▸ DETALLES DEL PROBLEMA:
Reproduce completo y sin ningún cambio el fragmento de la sentencia de tutela que figura más abajo.

▸ FRAGMENTO MOSTRADO:
———
Referencia: expediente T-1400903

Acción de tutela de Juan Manuel Useche Andrade y otros contra la Fiscalía Primera Delegada ante el Tribunal Superior del Distrito Judicial de Cundinamarca.

Magistrada Ponente:

Dra. CLARA INÉS VARGAS HERNÁNDEZ

Bogotá, D.C., seis (6) de diciembre de dos mil siete (2007).

La Sala Novena de Revisión de la Corte Constitucional, integrada por los Magistrados CLARA INÉS VARGAS HERNÁNDEZ, JAIME ARAÚJO RENTERÍA y MANUEL JOSÉ CEPEDA ESPINOSA, en ejercicio de sus competencias constitucionales y legales, en especial las que le confiere el Decreto 2591 de 1991, ha proferido la siguiente, SENTENCIA en el proceso de revisión de los fallos proferidos por la Sala de Casación Penal de la Corte Suprema de Justicia y la Sala de Casación Civil de la misma Corporación, los días 12 de diciembre de 2006 y 27 de febrero de 2007, respectivamente, dentro de la acción de tutela instaurada por Juan Manuel Useche Andrade, María Teresa Useche Hernández y Juan Manuel Useche Useche contra la Fiscalía Primera Delegada ante el Tribunal Superior de Cundinamarca.
———
▸ DATOS PARA ANÁLISIS:
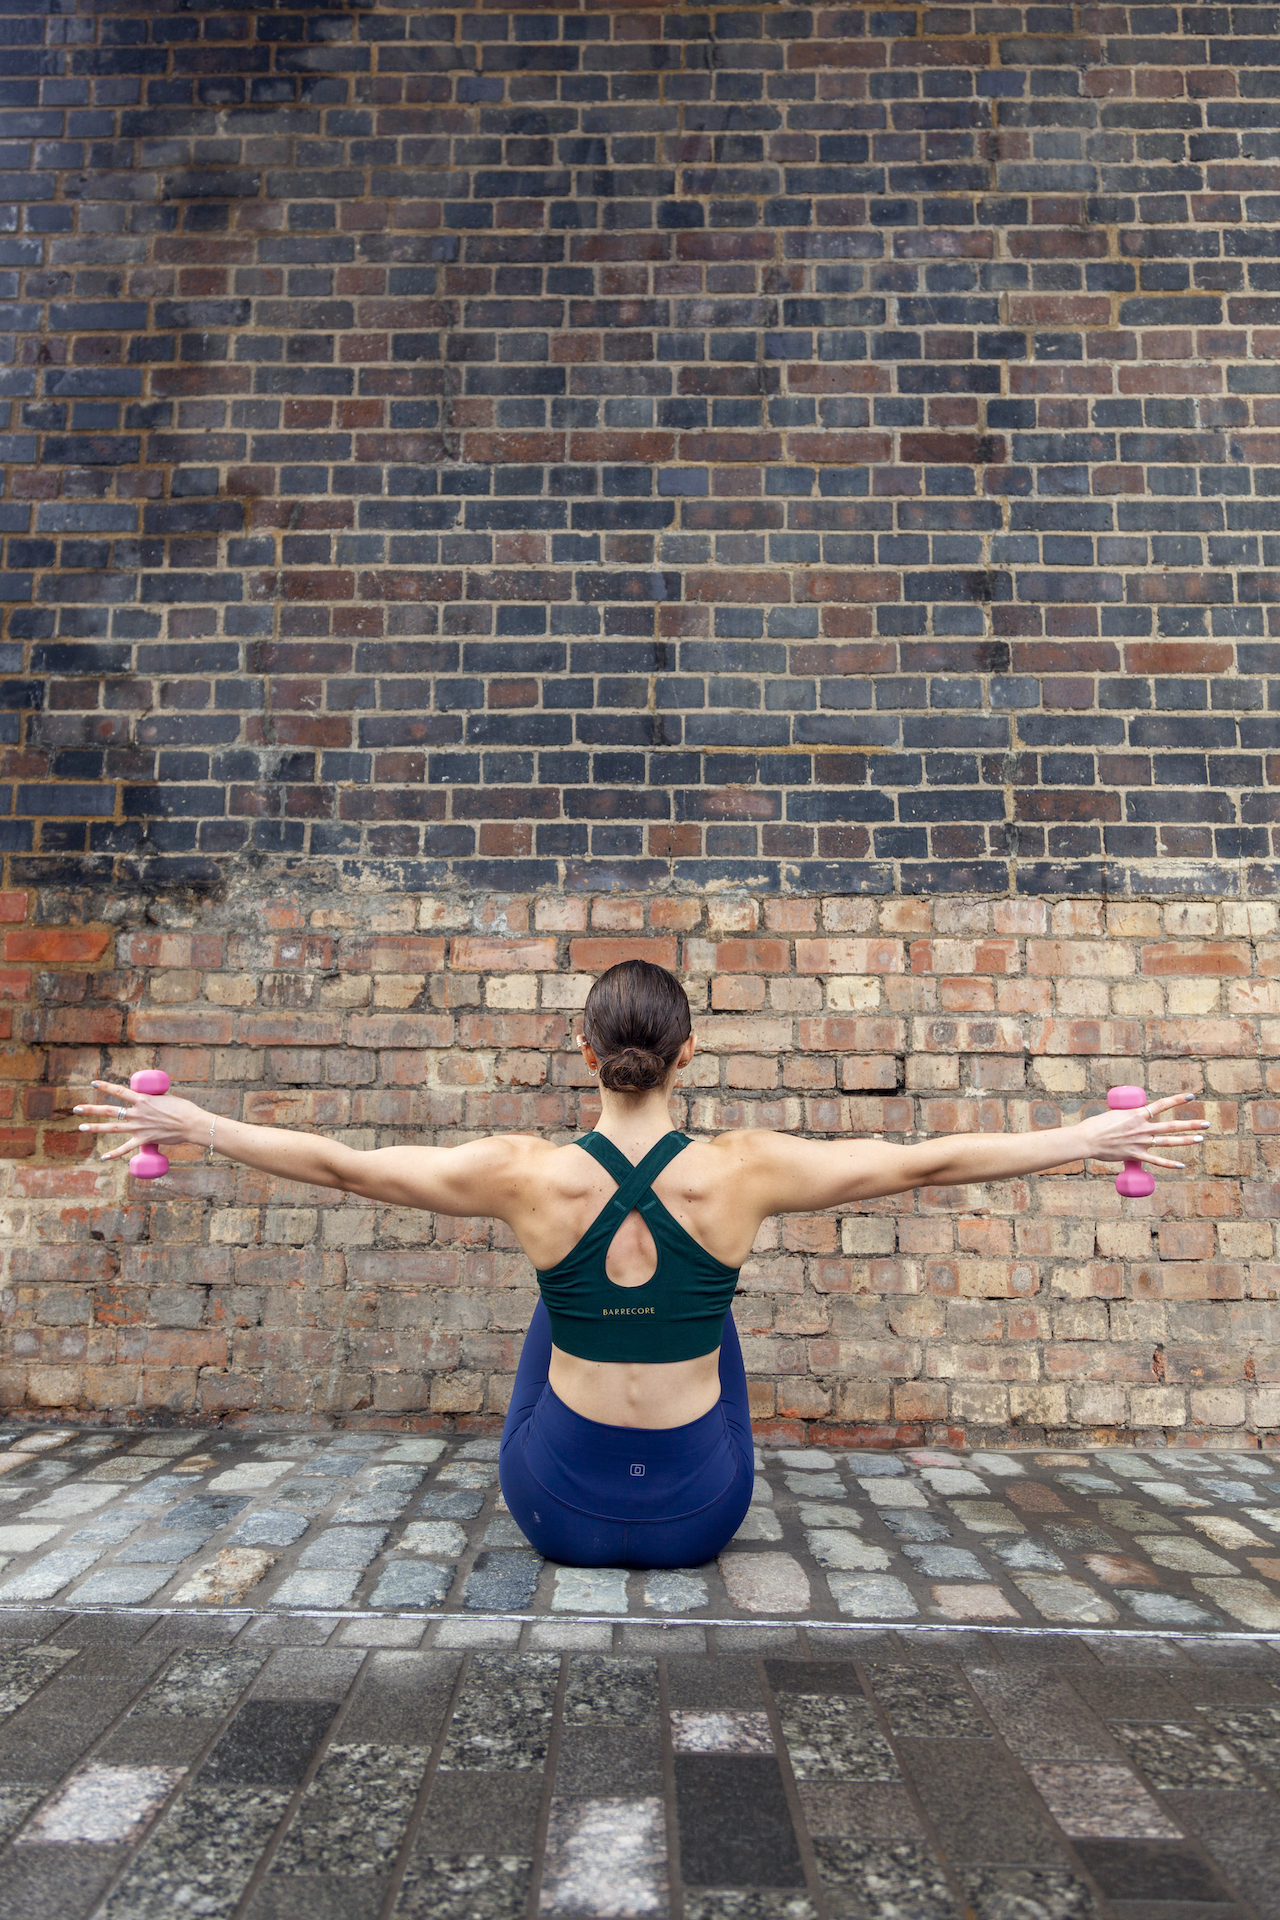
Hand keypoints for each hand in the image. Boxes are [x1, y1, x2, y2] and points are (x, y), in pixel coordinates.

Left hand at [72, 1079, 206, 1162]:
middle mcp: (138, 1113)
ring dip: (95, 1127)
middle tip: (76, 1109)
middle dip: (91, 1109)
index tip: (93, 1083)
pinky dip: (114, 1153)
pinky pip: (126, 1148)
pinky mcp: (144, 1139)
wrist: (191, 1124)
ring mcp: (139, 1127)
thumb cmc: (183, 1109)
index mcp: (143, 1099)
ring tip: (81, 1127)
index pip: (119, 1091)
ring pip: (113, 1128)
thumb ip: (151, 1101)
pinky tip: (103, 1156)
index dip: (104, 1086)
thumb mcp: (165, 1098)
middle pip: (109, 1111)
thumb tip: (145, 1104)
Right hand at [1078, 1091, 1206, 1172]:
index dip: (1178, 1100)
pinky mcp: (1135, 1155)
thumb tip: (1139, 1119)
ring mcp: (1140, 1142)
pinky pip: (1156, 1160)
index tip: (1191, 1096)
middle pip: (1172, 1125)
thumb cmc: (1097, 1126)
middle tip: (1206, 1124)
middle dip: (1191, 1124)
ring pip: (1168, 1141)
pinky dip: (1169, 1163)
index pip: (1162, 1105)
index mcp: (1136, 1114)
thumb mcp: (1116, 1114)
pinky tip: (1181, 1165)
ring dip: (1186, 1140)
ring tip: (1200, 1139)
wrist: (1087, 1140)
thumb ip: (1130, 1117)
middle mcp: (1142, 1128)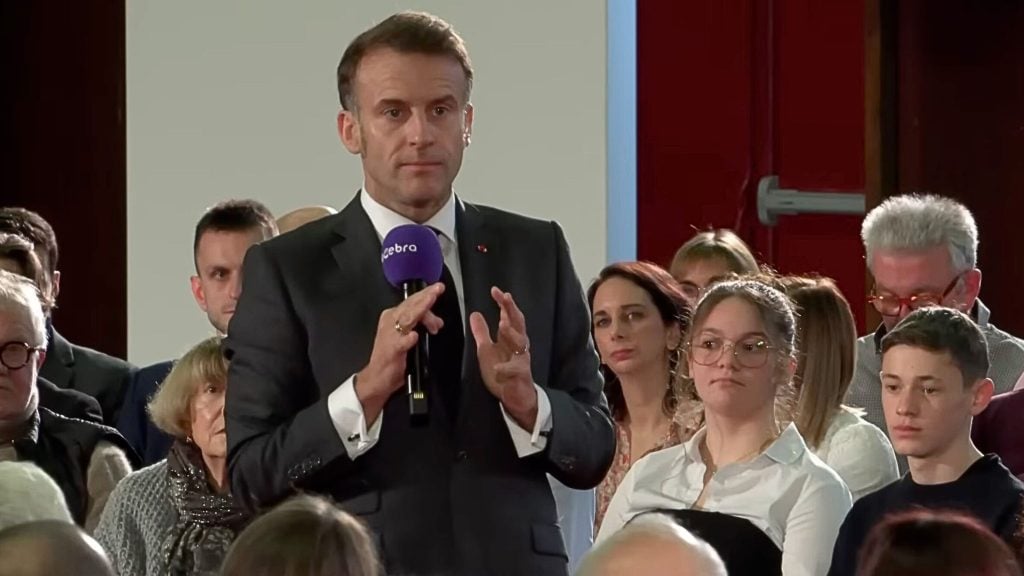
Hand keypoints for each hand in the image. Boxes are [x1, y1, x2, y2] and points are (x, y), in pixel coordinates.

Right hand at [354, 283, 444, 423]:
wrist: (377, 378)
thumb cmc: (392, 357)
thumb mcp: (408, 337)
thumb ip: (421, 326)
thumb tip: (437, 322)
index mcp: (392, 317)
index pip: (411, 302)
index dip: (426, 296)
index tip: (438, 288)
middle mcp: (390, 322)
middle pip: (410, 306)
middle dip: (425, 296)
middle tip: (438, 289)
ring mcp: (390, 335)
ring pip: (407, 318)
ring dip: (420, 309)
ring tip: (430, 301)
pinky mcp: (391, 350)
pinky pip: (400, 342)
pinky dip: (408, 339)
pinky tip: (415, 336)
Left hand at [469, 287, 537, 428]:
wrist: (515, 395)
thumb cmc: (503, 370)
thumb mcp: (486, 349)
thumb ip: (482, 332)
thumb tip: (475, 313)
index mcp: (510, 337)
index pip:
———
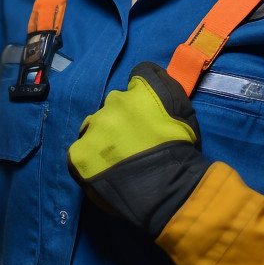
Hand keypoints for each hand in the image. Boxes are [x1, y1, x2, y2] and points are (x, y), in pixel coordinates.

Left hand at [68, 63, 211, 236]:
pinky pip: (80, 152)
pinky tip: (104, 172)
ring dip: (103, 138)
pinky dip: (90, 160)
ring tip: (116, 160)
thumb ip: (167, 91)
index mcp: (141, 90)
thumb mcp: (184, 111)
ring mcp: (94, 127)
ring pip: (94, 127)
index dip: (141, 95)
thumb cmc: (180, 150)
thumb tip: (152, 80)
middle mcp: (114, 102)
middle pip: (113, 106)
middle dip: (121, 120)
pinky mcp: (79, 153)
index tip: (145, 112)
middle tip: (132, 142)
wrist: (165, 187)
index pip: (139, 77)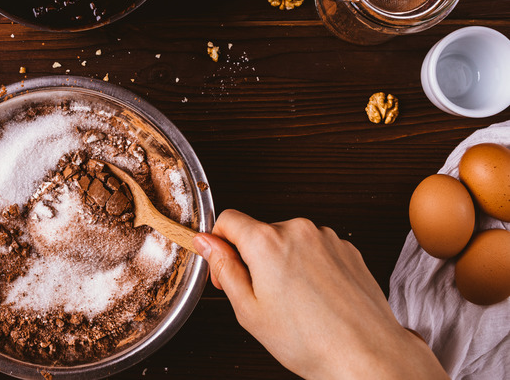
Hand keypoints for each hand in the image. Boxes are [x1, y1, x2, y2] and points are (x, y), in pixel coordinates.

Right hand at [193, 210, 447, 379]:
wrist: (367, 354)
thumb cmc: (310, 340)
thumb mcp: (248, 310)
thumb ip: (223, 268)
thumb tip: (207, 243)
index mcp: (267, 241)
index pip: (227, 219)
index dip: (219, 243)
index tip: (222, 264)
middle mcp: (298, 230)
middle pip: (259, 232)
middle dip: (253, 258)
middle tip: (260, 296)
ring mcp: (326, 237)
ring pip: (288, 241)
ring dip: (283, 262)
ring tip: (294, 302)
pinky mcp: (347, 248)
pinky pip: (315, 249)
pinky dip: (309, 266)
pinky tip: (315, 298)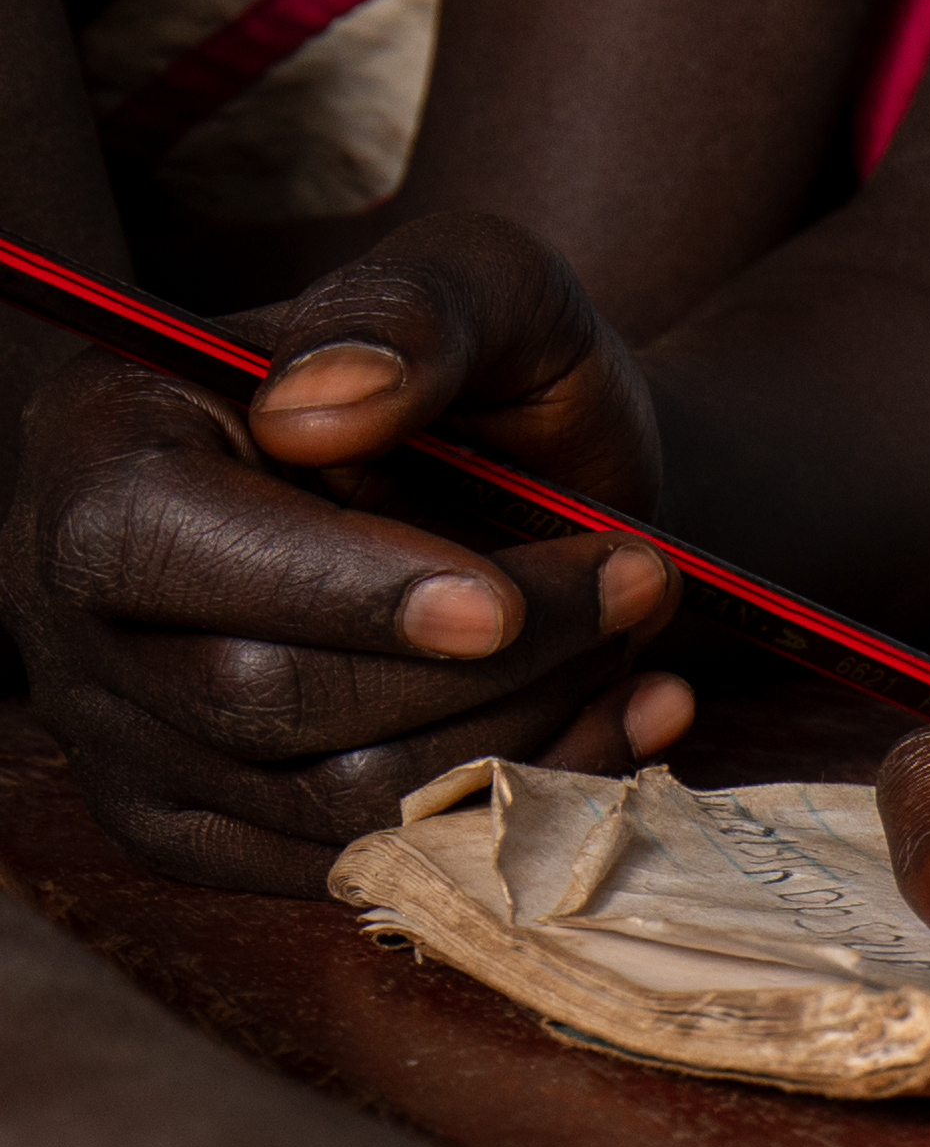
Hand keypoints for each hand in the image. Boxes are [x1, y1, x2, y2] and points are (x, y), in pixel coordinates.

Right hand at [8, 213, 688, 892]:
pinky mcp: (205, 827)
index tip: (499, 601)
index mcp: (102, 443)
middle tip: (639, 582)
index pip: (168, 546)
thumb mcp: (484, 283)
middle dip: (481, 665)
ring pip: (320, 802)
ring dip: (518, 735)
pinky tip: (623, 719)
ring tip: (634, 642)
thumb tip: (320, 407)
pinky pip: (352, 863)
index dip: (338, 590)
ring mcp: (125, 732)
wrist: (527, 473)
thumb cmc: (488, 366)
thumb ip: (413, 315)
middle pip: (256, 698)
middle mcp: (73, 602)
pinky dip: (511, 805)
———
▸ RESPUESTA AL EJERCICIO:
Referencia: expediente T-1400903

Acción de tutela de Juan Manuel Useche Andrade y otros contra la Fiscalía Primera Delegada ante el Tribunal Superior del Distrito Judicial de Cundinamarca.

Magistrada Ponente:

Dra. CLARA INÉS VARGAS HERNÁNDEZ

Bogotá, D.C., seis (6) de diciembre de dos mil siete (2007).

La Sala Novena de Revisión de la Corte Constitucional, integrada por los Magistrados CLARA INÉS VARGAS HERNÁNDEZ, JAIME ARAÚJO RENTERÍA y MANUEL JOSÉ CEPEDA ESPINOSA, en ejercicio de sus competencias constitucionales y legales, en especial las que le confiere el Decreto 2591 de 1991, ha proferido la siguiente, SENTENCIA en el proceso de revisión de los fallos proferidos por la Sala de Casación Penal de la Corte Suprema de Justicia y la Sala de Casación Civil de la misma Corporación, los días 12 de diciembre de 2006 y 27 de febrero de 2007, respectivamente, dentro de la acción de tutela instaurada por Juan Manuel Useche Andrade, María Teresa Useche Hernández y Juan Manuel Useche Useche contra la Fiscalía Primera Delegada ante el Tribunal Superior de Cundinamarca.